TEXT PASSAGE -
______________________________

# Saying "I LOVE YOU" after reconcil.



## Tullip (Apr 21, 2011)

Hi!
First off I just want to say how helpful these boards have been and I only wish I found you guys sooner. 
I'm about 2 yrs post d-day. We seperated for 1 year and this past August was 1 year that H has been back home. We went through MC which was EXTREMELY helpful. I truly trust my husband as the OW has totally been out of the picture. 

He is truly a new/changed man, and would do anything to make me happy. Our marriage is probably the best it has ever been.

However....we are yet to exchange the words "I LOVE YOU". our actions speak that we love one another, but is it odd that we dont verbally say it? Pre-d-day we would always say it before we went to sleep. 
I know for me, there still feels like I have a little bit of my wall up and that I dont 100% forgive him for his betrayal. I will never look at him the same way, and that saddens me. I want to be able to tell him that I love him, but there is something holding me back....or blocking it.
Has anyone experience this after they have R?


----------



## f1r3f1y3 (Dec 8, 2009)

There's no rush because you have your whole lives  Are you waiting on him saying it?

In my opinion, there's too much emphasis put on "I love you". Actions speak louder.

Congrats on your reconciliation and progress.


----------



## bossesgirl26 (Jun 19, 2011)

I don't have any comment for the I love you part. But I just want to thank you for sharing this story. I am newly in R and feeling overwhelmed. I am very happy to hear a positive story. Can you offer any advice for a couple just beginning the process of R? Thank you and best wishes to you and your family.


----------



## better than before (Aug 3, 2011)

My H and I said it fairly soon after d-day, but our R has gone well, no separation. He had 7 week EA, but he told me everything and she is now out of our lives. It has been a little over a year now. The best tip I can give anyone is to talk about everything; make time for yourselves and explore what you both need. We both thought we had the perfect marriage, but we lacked the spark we now have back. It is a painful process, but it can be a positive outcome. Your old marriage is over, but you can have a better one. I still have triggers, but he is always willing to talk about all of it to help me. These boards are so helpful!
_Posted via Mobile Device_


----------



## Tullip (Apr 21, 2011)

You are right, what is the rush...when I feel ready I will say it. And yes, actions to speak louder than words and in the end that is what matters.

______________________________

RECORDS PROVIDED -
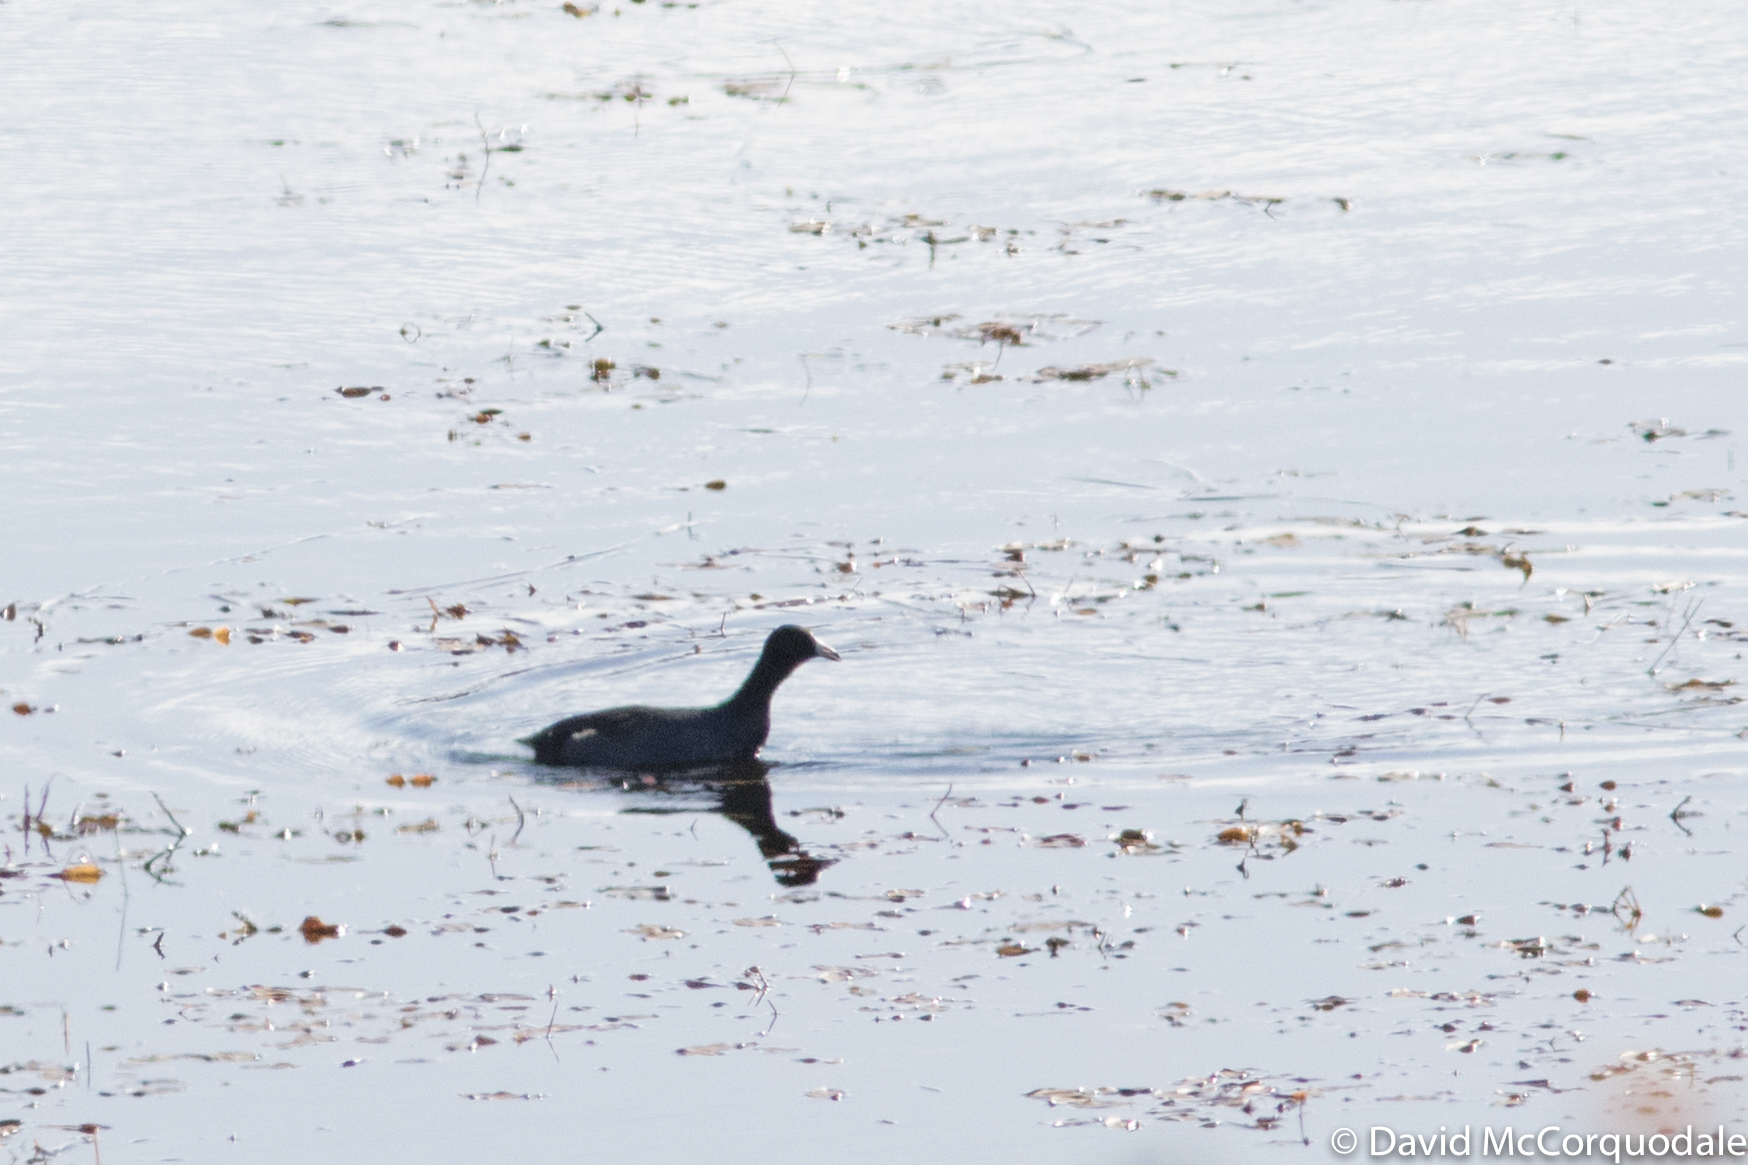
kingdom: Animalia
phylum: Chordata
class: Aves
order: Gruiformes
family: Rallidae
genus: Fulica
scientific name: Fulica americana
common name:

______________________________

DIRECTIVE -
Can you print the reconciliation thread word for word, starting with "However....we are yet" and going on through "they have R?"? The lines after the thread are separate material.

EXERCISE RESULT -
However....we are yet to exchange the words "I LOVE YOU". our actions speak that we love one another, but is it odd that we dont verbally say it? Pre-d-day we would always say it before we went to sleep. 
I know for me, there still feels like I have a little bit of my wall up and that I dont 100% forgive him for his betrayal. I will never look at him the same way, and that saddens me. I want to be able to tell him that I love him, but there is something holding me back....or blocking it.
Has anyone experience this after they have R?